## Problem
Go to the line in the entries below that holds "M2017 627 2019" and repeat exactly from there through the line that holds "M10 126 97 151", inclusive.
*** Begin section ***
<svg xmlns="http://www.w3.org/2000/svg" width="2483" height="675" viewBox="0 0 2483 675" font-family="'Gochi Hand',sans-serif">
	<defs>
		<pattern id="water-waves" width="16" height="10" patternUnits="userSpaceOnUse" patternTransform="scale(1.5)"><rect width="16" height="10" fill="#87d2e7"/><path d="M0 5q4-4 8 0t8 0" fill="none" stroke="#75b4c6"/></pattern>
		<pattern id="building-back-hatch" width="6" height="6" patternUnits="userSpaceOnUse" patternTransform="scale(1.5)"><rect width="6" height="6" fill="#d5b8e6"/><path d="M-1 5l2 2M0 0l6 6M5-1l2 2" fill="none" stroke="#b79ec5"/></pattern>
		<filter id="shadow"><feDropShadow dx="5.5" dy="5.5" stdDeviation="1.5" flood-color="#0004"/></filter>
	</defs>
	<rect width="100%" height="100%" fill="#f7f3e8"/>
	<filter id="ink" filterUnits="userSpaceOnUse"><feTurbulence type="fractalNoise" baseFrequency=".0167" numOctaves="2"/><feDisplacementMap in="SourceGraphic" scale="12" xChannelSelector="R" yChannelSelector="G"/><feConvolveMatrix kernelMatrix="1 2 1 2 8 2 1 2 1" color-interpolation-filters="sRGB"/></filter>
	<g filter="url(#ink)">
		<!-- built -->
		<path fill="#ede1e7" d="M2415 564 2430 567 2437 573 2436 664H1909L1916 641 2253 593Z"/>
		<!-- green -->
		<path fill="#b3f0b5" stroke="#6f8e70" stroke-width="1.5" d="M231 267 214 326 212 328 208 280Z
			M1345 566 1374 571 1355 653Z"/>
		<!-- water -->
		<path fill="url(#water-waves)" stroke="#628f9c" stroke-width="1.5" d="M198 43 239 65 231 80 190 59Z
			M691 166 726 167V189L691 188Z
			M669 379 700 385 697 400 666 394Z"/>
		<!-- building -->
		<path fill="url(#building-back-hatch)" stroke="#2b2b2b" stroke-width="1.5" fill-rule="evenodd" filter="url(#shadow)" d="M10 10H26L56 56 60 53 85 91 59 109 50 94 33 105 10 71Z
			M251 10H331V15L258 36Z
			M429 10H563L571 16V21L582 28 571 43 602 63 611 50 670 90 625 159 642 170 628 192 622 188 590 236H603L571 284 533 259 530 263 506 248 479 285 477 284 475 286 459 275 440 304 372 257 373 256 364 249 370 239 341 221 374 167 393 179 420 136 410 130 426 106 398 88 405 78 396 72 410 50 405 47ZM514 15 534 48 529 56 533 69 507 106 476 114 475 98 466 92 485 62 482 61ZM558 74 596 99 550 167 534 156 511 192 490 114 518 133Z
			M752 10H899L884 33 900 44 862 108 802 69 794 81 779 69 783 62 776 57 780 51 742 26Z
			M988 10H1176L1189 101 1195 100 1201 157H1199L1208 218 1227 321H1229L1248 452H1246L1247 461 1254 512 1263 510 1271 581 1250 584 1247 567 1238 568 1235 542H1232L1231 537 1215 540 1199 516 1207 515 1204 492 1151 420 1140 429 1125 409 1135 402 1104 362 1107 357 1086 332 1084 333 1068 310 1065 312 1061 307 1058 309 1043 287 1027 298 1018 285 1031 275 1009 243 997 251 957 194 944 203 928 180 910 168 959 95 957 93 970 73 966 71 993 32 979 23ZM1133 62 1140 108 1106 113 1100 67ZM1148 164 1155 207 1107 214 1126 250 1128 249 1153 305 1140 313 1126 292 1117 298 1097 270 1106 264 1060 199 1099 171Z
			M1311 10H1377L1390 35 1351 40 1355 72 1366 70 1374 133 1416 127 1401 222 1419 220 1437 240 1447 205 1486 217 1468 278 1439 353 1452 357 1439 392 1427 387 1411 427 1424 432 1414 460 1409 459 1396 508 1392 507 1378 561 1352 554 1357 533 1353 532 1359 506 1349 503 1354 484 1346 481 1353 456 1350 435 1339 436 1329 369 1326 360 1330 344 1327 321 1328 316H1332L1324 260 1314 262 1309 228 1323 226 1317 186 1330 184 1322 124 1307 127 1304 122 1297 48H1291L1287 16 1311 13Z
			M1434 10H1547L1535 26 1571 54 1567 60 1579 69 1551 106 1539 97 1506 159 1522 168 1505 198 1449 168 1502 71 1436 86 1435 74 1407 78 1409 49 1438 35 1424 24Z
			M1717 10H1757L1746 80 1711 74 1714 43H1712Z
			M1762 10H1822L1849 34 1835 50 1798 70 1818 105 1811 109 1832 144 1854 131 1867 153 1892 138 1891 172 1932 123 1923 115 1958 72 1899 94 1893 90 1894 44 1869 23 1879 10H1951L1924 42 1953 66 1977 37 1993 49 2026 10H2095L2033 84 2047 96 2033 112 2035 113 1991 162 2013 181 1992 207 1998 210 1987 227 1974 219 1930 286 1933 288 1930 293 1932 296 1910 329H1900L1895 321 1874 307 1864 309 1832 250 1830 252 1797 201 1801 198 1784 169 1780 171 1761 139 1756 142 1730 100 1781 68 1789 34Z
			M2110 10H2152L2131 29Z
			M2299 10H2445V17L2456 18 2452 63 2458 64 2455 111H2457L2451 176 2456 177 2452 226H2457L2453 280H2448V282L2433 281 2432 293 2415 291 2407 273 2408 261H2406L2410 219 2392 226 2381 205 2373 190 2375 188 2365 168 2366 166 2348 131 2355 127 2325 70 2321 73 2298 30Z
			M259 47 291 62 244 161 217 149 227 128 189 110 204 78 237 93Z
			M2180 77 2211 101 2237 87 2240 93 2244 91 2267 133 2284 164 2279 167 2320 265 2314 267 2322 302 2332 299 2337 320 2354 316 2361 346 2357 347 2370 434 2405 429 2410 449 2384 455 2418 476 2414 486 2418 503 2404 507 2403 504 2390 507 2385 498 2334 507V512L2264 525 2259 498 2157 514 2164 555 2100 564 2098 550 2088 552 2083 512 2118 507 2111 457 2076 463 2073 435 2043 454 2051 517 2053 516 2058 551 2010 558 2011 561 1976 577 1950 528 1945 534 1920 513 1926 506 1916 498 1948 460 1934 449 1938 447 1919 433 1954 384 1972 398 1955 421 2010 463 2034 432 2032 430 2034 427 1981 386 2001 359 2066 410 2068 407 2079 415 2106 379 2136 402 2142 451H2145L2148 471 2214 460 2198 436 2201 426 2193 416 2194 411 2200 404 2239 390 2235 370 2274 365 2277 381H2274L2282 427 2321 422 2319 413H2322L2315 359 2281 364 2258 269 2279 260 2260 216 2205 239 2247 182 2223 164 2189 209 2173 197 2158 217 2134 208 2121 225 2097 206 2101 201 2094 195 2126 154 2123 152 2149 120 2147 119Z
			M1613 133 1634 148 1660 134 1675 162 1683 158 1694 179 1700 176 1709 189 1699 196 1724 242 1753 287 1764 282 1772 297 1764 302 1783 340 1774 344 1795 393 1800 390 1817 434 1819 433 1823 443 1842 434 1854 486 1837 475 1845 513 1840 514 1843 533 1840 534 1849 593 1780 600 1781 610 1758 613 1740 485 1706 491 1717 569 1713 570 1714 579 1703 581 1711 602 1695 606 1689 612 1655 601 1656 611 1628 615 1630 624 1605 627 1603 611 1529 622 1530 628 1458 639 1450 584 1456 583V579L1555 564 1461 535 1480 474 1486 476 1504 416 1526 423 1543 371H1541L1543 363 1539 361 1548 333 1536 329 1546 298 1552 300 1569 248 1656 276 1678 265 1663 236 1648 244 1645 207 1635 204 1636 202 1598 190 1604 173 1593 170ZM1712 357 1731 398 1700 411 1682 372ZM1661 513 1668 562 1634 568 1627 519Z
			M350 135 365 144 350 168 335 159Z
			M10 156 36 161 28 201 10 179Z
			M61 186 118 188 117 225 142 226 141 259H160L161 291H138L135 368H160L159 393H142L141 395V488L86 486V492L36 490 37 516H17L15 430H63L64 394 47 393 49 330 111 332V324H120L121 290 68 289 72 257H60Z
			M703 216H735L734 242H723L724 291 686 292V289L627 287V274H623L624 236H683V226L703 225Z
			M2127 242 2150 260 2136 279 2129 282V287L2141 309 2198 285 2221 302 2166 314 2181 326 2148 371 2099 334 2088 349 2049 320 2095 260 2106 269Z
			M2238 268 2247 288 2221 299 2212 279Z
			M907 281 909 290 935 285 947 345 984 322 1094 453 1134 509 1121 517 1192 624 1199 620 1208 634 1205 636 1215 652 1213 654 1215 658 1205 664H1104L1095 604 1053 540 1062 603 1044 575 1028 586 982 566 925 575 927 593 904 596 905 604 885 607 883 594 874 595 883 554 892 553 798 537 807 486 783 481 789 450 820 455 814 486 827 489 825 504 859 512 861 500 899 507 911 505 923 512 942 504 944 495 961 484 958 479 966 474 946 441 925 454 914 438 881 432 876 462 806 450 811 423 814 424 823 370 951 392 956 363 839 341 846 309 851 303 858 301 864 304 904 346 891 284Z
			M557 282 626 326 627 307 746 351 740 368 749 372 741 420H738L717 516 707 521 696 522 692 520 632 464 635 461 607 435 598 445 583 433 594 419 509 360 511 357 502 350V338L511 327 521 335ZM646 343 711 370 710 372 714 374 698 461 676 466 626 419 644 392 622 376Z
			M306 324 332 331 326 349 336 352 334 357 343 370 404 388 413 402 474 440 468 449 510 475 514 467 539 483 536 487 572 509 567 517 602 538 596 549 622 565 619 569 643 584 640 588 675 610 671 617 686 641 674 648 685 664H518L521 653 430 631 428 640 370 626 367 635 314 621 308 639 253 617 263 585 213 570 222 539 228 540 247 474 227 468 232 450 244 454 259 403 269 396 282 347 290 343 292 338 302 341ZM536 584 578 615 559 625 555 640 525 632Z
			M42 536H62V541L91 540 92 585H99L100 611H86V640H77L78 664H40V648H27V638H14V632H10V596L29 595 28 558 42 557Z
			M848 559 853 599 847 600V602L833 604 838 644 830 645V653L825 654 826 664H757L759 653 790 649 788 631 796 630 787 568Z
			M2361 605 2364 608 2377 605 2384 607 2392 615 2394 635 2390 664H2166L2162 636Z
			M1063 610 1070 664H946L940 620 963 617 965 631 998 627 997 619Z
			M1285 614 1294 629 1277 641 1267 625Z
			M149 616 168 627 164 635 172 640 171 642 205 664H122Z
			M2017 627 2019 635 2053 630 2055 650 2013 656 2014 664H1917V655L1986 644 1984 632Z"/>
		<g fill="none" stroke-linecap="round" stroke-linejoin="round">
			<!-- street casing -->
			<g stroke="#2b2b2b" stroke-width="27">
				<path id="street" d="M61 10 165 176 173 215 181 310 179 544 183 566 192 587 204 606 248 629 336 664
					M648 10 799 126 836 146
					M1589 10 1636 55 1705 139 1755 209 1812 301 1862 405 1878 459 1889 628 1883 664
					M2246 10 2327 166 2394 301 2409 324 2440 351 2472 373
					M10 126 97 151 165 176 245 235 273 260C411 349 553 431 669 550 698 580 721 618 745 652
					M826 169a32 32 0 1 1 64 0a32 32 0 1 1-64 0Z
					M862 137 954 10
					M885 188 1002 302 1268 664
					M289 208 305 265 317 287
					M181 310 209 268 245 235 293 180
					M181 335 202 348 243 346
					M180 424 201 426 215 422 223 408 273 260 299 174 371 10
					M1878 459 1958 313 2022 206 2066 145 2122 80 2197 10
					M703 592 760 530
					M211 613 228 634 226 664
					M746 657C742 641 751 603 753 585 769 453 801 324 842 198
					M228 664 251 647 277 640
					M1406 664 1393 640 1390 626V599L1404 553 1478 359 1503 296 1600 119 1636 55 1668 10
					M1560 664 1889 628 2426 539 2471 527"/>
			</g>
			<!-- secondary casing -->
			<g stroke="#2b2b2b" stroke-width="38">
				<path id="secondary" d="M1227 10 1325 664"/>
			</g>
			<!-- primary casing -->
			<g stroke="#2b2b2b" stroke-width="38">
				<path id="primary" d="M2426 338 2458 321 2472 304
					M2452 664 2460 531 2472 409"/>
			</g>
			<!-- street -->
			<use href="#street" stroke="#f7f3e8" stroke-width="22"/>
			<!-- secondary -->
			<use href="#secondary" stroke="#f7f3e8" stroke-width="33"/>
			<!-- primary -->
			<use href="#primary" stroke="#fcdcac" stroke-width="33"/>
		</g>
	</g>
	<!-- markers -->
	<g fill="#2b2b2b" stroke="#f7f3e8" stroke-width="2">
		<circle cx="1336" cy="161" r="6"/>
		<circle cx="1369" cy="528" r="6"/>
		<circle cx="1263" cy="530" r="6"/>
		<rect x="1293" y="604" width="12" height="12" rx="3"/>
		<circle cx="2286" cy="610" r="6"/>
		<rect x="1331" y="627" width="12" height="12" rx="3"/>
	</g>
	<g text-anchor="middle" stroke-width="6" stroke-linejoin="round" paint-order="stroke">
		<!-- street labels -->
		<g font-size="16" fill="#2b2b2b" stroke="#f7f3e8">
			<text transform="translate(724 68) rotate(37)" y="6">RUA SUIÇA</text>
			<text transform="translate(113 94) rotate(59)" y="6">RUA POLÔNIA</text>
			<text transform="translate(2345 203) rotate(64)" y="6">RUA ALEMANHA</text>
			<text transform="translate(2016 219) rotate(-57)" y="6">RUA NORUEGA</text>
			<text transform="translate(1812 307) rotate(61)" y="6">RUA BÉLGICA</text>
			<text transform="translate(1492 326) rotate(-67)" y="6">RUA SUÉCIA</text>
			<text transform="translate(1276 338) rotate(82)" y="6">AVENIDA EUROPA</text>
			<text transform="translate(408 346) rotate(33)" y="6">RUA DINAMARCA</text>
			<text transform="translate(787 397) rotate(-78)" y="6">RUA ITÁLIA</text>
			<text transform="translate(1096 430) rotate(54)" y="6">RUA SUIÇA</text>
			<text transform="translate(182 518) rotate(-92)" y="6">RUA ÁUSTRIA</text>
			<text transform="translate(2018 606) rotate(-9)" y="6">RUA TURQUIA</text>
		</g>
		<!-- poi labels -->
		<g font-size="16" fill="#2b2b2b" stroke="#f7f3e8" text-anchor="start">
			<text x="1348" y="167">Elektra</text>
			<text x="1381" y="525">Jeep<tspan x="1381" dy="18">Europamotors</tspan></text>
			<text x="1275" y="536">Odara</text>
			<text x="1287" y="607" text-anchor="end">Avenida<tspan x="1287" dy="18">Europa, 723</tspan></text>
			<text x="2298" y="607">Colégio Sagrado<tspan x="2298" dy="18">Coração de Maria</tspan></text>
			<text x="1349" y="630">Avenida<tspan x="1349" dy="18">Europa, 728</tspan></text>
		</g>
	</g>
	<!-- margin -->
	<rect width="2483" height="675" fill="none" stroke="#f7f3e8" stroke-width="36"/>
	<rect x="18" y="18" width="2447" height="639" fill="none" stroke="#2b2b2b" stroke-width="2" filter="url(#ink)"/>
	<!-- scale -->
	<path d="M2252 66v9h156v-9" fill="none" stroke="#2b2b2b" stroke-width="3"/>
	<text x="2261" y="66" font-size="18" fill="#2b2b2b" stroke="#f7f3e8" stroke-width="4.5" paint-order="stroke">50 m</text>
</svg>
*** End section ***
## Exercise answer
			M2017 627 2019 635 2053 630 2055 650 2013 656 2014 664H1917V655L1986 644 1984 632Z"/>
		<g fill="none" stroke-linecap="round" stroke-linejoin="round">
			<!-- street casing -->
			<g stroke="#2b2b2b" stroke-width="27">
				<path id="street" d="M61 10 165 176 173 215 181 310 179 544 183 566 192 587 204 606 248 629 336 664
					M648 10 799 126 836 146
					M1589 10 1636 55 1705 139 1755 209 1812 301 1862 405 1878 459 1889 628 1883 664
					M2246 10 2327 166 2394 301 2409 324 2440 351 2472 373
					M10 126 97 151 165 176 245 235 273 260C411 349 553 431 669 550 698 580 721 618 745 652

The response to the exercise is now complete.